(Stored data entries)
————
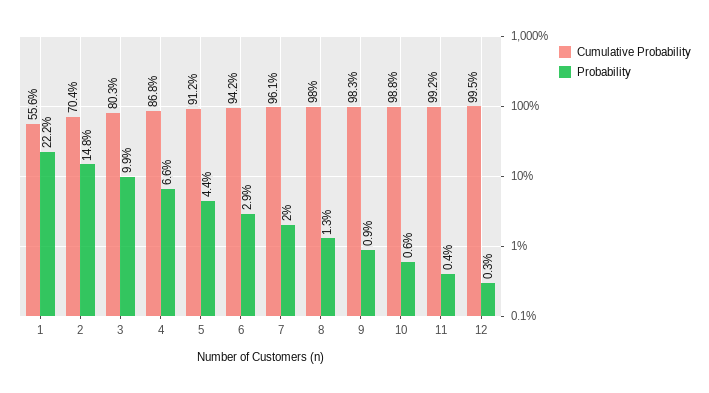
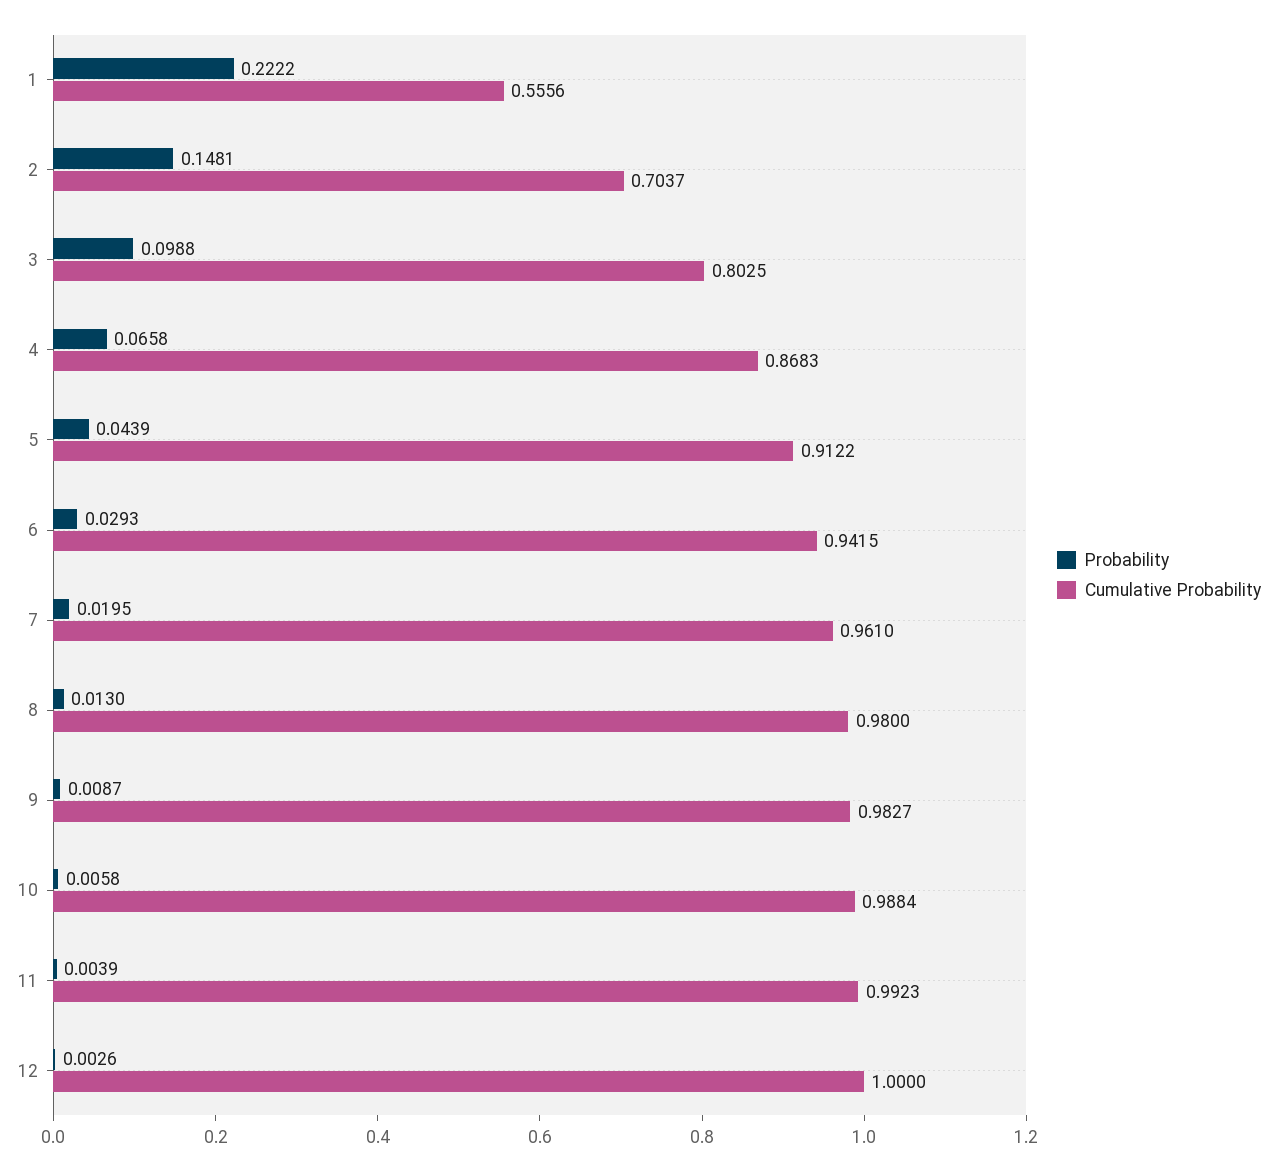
Cumulative Probability, 12: 0.995 -> 1

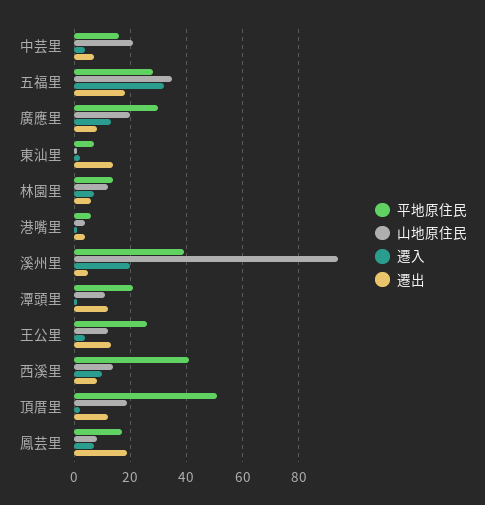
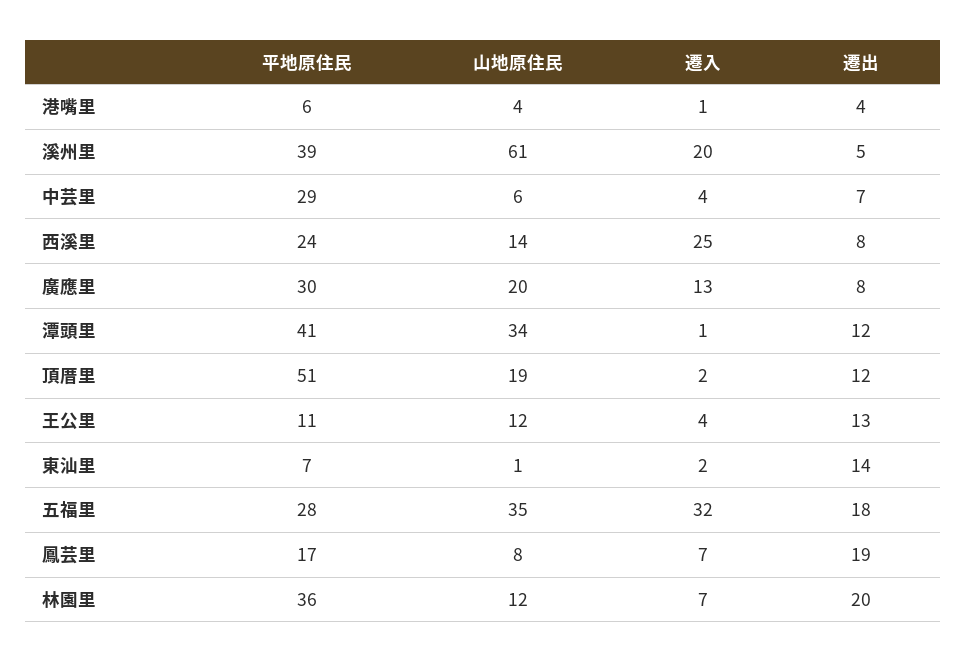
平地原住民, 中芸里: 15 -> 29
山地原住民, 中芸里: 20 -> 6
平地原住民, 林園里: 15 -> 36
遷出, 林園里: 5 -> 20
山地原住民, 溪州里: 95 -> 61
平地原住民, 潭頭里: 20 -> 41
山地原住民, 潭頭里: 10 -> 34
平地原住民, 王公里: 25 -> 11
平地原住民, 西溪里: 40 -> 24
遷入, 西溪里: 10 -> 25

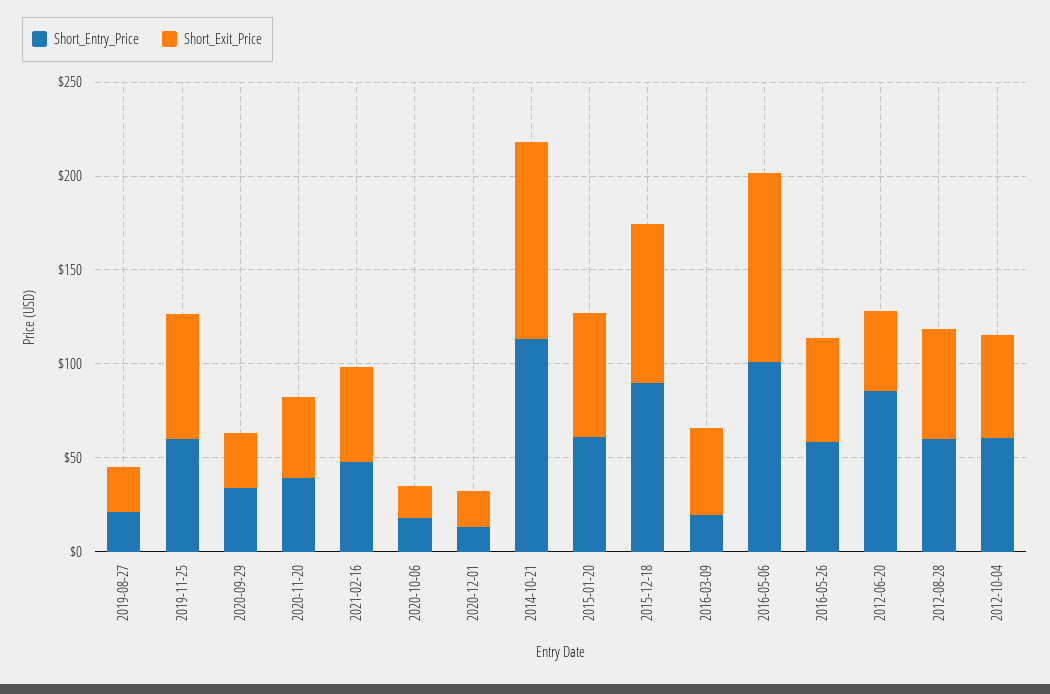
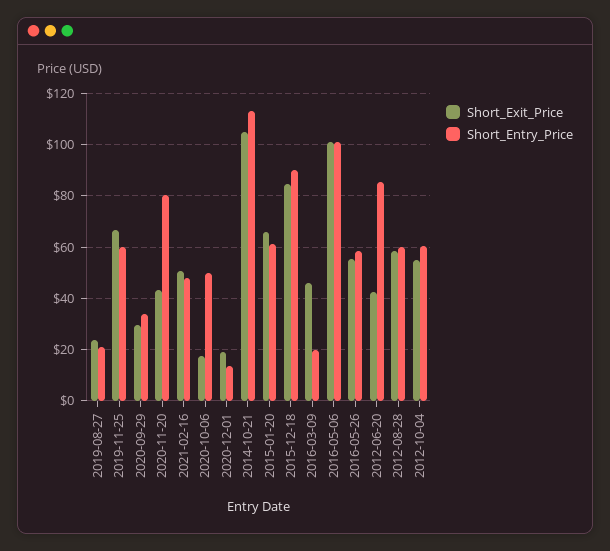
Short_Entry_Price, 2020-11-20: 40 -> 80
Short_Entry_Price, 2020-10-06: 20 -> 50

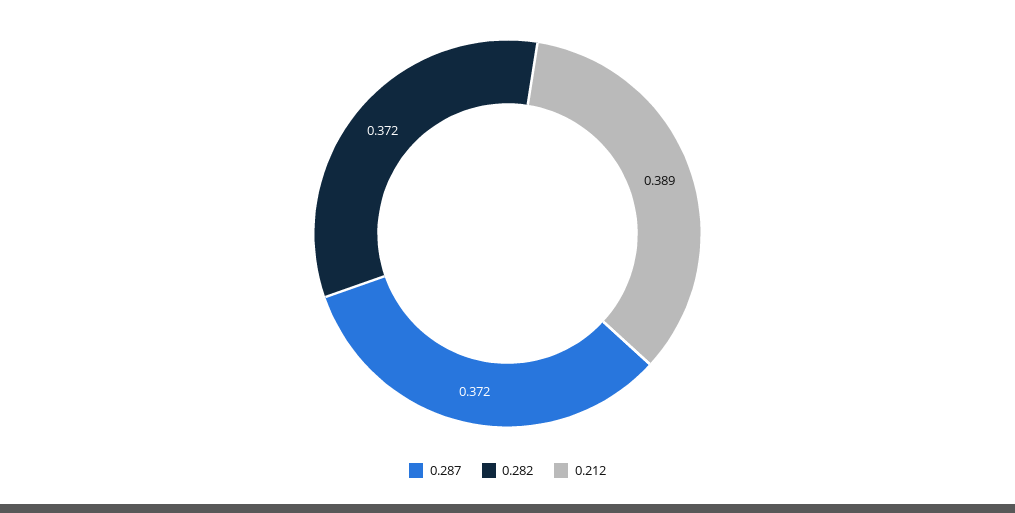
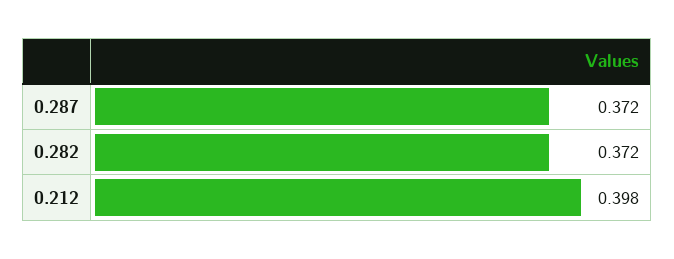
0.212: 0.389 -> 0.398

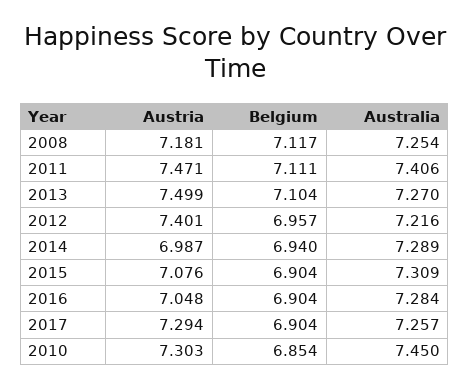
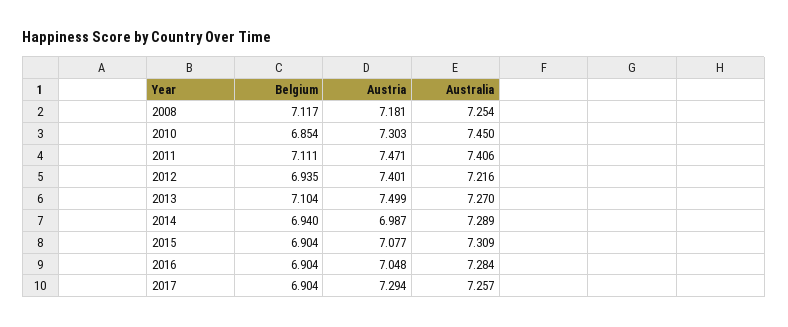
Belgium, 2012: 6.957 -> 6.935
Austria, 2015: 7.076 -> 7.077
————
Return, exactly as they appear, the lines from the line containing "遷出, 林園里: 5 -> 20" through the end of the records above, both ends included, without pictures.

Solution to this task>
遷出, 林園里: 5 -> 20
山地原住民, 溪州里: 95 -> 61
平地原住民, 潭頭里: 20 -> 41
山地原住民, 潭頭里: 10 -> 34
平地原住民, 王公里: 25 -> 11
平地原住民, 西溪里: 40 -> 24
遷入, 西溪里: 10 -> 25

Short_Entry_Price, 2020-11-20: 40 -> 80
Short_Entry_Price, 2020-10-06: 20 -> 50

0.212: 0.389 -> 0.398

Belgium, 2012: 6.957 -> 6.935
Austria, 2015: 7.076 -> 7.077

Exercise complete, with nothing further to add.